O que você acaba de ler é o perfil de um personagem por meio do qual busco escancarar o universo que embala grande parte das campanhas dos deputados eleitos no Brasil. Escrevi O nobre deputado para expor uma realidade chocante, mas que está longe de ser surpreendente. Sabemos todos que nossas eleições são gravemente influenciadas pela compra do apoio político. Vence quem tem mais dinheiro. Essa é a regra demonstrada exaustivamente por pesquisas realizadas no Brasil por instituições acadêmicas daqui e do exterior.
Para escrever o livro, recorri ao uso de estratégias de pesquisa desenvolvidas para a elaboração da minha tese de doutorado. Fiz uso de entrevistas baseadas em questionários semi-estruturados para ouvir uma dezena de participantes diretos do cenário investigado, todos eles membros de cúpulas partidárias locais ou agentes de negociações ilícitas envolvendo a conquista de mandatos. Não são pessoas derrotadas. São pessoas vitoriosas que aprenderam a jogar segundo as regras em vigor. Aprenderam com o sistema e se tornaram especialistas em vencer. E estão agindo agora mesmo enquanto transcorre mais um processo eleitoral.
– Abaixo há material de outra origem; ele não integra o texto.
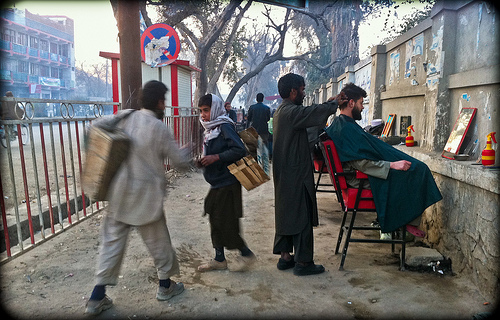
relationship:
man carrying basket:
[79, 78, 198, 317] [80, 123, 130, 202]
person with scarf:
[196, 93, 271, 272] [193, 93, 233, 137]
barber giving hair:
[272, 72, 348, 276] [339, 82, 368, 111]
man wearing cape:
[323, 82, 442, 233] [324, 112, 443, 234]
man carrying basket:
[79, 78, 198, 317] [76, 118, 126, 205]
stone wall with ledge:
[441, 17, 497, 101] [391, 141, 498, 193]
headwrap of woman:
[199, 93, 235, 141] [189, 85, 262, 273]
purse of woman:
[224, 151, 271, 191] [192, 90, 257, 275]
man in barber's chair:
[323, 82, 442, 233] [315, 139, 408, 271]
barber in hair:
[262, 67, 353, 278] [343, 86, 357, 95]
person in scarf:
[196, 93, 271, 272] [196, 89, 243, 136]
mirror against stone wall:
[445, 109, 475, 151] [447, 17, 497, 107]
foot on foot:
[84, 294, 114, 315] [82, 272, 116, 317]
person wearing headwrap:
[184, 91, 234, 141] [196, 90, 234, 138]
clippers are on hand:
[331, 93, 351, 110] [329, 91, 351, 111]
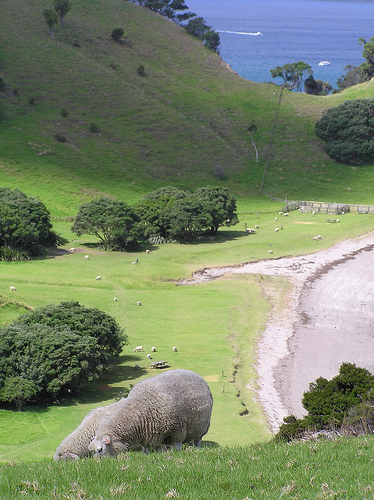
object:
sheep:
[96, 276, 101, 280]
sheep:
[10, 286, 17, 291]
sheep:
[134, 346, 143, 352]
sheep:
[172, 346, 176, 352]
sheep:
[147, 354, 150, 359]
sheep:
[151, 347, 156, 352]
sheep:
[246, 228, 255, 233]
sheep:
[337, 218, 340, 222]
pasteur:
[0, 199, 374, 460]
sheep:
[53, 397, 126, 460]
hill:
[0, 424, 374, 498]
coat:
[123, 384, 202, 436]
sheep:
[282, 200, 373, 214]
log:
[252, 141, 259, 163]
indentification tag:
[101, 433, 110, 444]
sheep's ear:
[101, 433, 111, 445]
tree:
[0, 183, 70, 261]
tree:
[71, 196, 156, 251]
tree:
[160, 195, 228, 242]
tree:
[193, 185, 239, 232]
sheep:
[88, 370, 213, 459]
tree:
[276, 361, 374, 441]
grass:
[186, 447, 356, 481]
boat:
[257, 30, 262, 35]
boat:
[319, 59, 331, 65]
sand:
[272, 257, 362, 393]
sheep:
[96, 276, 100, 280]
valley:
[3, 0, 374, 499]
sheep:
[85, 255, 89, 259]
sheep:
[146, 250, 149, 253]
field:
[3, 62, 365, 349]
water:
[155, 0, 373, 95]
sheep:
[69, 248, 75, 253]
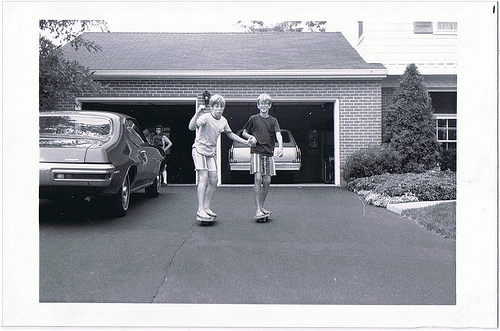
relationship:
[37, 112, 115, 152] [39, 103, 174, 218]
window on car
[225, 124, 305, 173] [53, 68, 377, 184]
car in garage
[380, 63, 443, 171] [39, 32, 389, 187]
pine tree next garage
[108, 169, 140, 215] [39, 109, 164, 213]
tire on car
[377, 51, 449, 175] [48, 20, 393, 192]
pine tree next garage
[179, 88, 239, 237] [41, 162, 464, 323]
boy in driveway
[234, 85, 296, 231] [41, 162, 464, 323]
boy in driveway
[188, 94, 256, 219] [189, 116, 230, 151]
boy wearing tshirt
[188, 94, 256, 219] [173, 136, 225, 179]
boy wearing shorts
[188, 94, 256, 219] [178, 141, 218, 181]
boy wearing shorts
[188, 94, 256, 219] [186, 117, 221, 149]
boy wearing tshirt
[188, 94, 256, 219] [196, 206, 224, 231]
boy on skateboards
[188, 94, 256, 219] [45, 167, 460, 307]
boy in driveway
Os relatos foram confrontados com muitas outras fontes de pesquisa até que eu pudesse construir o perfil de Cândido Peçanha. O nobre deputado foi, a partir daí, escrito em primeira pessoa a fim de que o leitor pudesse se aproximar da mente de alguém que faz do desvio a regra e que considera natural tudo o que se vê levado a fazer para não ser “cuspido” por esse universo singular. Peçanha não confia nas instituições. Segundo sua ótica, tudo se baseia numa disputa pelo poder. Tudo faz parte de um grande jogo de interesses em que o nosso protagonista não é um caso isolado, mas um player devidamente preparado para prevalecer num universo em que a liderança política foi aos poucos sendo substituída pela força nada glamourosa do dinheiro.